Featuring beautiful evocative photos throughout, Stroh’s memoir is elegantly spare in structure and mercilessly clear-eyed in its self-appraisal—at once a universally relatable family drama and a great American story.
About the Author
Frances Stroh was born in Detroit and raised in Grosse Pointe, Michigan. She received her BA from Duke University and her MA from the Chelsea College of Arts in London as a Fulbright Scholar. She practiced as an installation artist, exhibiting in Los Angeles, San Francisco, and London, before turning to writing. She lives in San Francisco, California.
“Stroh’s absorbing memoir suggests that most cocoons are permeable and that privilege is relative.”
— New York Times Book Review
“With the piercing eye of a visual artist ... Stroh stitches together her and her family’s stories in a series of verbal snapshots.... Stroh’s compelling memoir vividly portrays the aching permanence of loss and the palpability of hope that accompanies starting over.”
— Publishers Weekly
“Beer Money is one of those memoirs you neither put down nor forget. I’ll remember Frances Stroh’s family—and the beautifully candid, honest and often unforgettable voice she uses to describe them—for a long time. I was very moved by this book.”
— George Hodgman, author of Bettyville
“How does a family dynasty die? In her image-rich memoir, ‘Beer Money,’ Frances Stroh asks the question with heroic honesty, from the inside.”
— San Francisco Chronicle
“With an artist’s eye for visual detail… her frank and engrossing memoir captures the long decline of the city of Detroit and her sadly dysfunctional family.”
“A compelling story of loss, but also of the resiliency needed to forgive the past and forge a new future. The Strohs may have lost the trappings of the American Dream, but Frances Stroh finds something of greater value: compassion for family despite—and because of—their missteps and flaws.”

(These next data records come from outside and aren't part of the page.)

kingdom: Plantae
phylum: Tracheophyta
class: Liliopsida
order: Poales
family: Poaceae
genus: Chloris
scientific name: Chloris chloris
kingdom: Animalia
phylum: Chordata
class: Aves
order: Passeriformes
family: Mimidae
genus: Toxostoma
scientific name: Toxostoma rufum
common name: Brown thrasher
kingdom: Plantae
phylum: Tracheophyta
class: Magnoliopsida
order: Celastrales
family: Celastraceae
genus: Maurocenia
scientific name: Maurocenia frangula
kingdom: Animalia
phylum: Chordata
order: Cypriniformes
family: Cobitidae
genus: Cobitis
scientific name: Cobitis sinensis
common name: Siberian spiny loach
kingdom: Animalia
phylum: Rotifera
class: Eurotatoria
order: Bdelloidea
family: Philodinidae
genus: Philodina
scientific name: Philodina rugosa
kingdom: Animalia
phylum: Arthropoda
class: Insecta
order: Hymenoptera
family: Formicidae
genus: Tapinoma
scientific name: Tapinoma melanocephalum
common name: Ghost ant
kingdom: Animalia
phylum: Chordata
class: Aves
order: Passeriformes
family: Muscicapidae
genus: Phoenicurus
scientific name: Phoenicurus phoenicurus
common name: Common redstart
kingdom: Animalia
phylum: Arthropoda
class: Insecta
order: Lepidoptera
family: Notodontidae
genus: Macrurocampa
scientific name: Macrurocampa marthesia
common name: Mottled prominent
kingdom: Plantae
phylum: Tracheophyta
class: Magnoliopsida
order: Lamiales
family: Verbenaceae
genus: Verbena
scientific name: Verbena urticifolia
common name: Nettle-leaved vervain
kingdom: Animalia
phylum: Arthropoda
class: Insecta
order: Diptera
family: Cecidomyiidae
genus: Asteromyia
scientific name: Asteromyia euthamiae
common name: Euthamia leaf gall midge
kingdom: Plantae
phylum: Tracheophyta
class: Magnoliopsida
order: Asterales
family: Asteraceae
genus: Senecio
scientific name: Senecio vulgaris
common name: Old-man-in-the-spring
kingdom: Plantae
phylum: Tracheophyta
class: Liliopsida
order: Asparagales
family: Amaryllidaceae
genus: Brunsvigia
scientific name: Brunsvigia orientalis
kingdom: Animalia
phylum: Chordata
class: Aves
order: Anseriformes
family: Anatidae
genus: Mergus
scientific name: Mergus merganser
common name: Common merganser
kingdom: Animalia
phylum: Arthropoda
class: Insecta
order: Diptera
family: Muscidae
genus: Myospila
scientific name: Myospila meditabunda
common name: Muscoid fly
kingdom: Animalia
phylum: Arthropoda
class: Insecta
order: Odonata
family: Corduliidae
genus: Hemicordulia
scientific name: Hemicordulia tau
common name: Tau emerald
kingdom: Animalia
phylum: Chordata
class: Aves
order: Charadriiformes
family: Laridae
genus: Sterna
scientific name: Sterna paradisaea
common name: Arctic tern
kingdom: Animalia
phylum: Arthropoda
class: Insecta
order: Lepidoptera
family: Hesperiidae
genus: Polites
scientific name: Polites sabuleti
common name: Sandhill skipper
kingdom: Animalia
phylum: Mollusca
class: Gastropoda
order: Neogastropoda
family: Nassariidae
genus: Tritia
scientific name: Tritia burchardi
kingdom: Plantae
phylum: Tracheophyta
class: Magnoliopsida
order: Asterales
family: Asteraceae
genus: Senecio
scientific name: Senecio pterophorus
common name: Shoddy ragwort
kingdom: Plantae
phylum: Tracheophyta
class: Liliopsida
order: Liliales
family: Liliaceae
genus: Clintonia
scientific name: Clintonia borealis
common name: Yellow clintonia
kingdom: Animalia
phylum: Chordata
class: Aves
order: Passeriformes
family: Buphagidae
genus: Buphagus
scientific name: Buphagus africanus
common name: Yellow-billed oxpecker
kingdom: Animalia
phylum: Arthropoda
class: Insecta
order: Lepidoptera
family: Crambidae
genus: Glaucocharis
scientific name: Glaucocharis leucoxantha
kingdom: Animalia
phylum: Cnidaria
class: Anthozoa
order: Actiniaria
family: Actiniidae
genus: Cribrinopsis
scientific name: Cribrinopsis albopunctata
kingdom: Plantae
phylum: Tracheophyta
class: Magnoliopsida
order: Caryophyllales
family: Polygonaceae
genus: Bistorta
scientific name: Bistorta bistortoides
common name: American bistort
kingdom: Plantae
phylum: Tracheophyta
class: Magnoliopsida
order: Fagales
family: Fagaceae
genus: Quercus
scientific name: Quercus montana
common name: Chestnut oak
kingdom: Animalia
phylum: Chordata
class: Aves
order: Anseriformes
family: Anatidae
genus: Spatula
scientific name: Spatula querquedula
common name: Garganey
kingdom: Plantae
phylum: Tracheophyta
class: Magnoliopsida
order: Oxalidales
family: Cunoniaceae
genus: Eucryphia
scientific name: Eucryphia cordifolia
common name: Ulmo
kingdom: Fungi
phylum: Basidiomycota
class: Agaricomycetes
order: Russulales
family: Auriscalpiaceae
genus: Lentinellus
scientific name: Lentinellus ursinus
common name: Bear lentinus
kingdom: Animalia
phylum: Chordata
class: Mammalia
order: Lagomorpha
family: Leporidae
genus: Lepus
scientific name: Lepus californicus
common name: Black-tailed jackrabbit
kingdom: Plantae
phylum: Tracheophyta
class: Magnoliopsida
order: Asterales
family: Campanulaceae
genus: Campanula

— Melissa Coleman, author of This Life Is in Your Hands
“I thought of Sean Wilsey’s great memoir as I read, but what makes Stroh’s book so particular are the class contradictions. In movie terms think Ralph Lauren meets Old Milwaukee. Oh, and it’s also a very moving and powerful story of one young woman’s coming of age.”
— Tom Barbash, author of Stay Up With Me
“If the family owned and operated Stroh’s Brewing Co. strived to preserve an image as highbrow folks who nevertheless understood the desires of everyday consumers, Frances Stroh... strips away the facade and reclaims truth.”
— San Jose Mercury News
“Of course, the Strohs’ story is fascinating in itself. But what makes this memoir special is Frances Stroh’s clear, brave voice. Free of regret or judgment, she renders even her family’s darkest moments with grace and love. A page-turner in the very best sense.”
— Katie Crouch, author of Girls in Trucks and Abroad
“In Beer Money, Frances Stroh takes us on a fascinating—and often chilling—journey into the world of dark privilege. In prose that is both beautiful and unflinching, Stroh tells a riveting story about the fall of an American family, an American city, and possibly the American Dream itself.”
— Janis Cooke Newman, author of A Master Plan for Rescue
“[Stroh] writes candidly and insightfully about the growing solicitude that grew inside her throughout her life. The assortment of family portraits displaying the dichotomy of smiling faces and secret hurts echoes that suffering in haunting fashion.... A sorrowful, eye-opening examination of familial dysfunction.”
“The quintessential American Dream is a heartwarming rags-to-riches tale, but a good riches-to-rags story can be just as captivating…. Stroh shucked her strangling legacy. With Beer Money, she is on her way to a fresh new writing career—perhaps a riches-to-rags-to-riches story in the making.”
— Shelf Awareness
“Fluently written ... Should have appeal beyond strong regional interest.”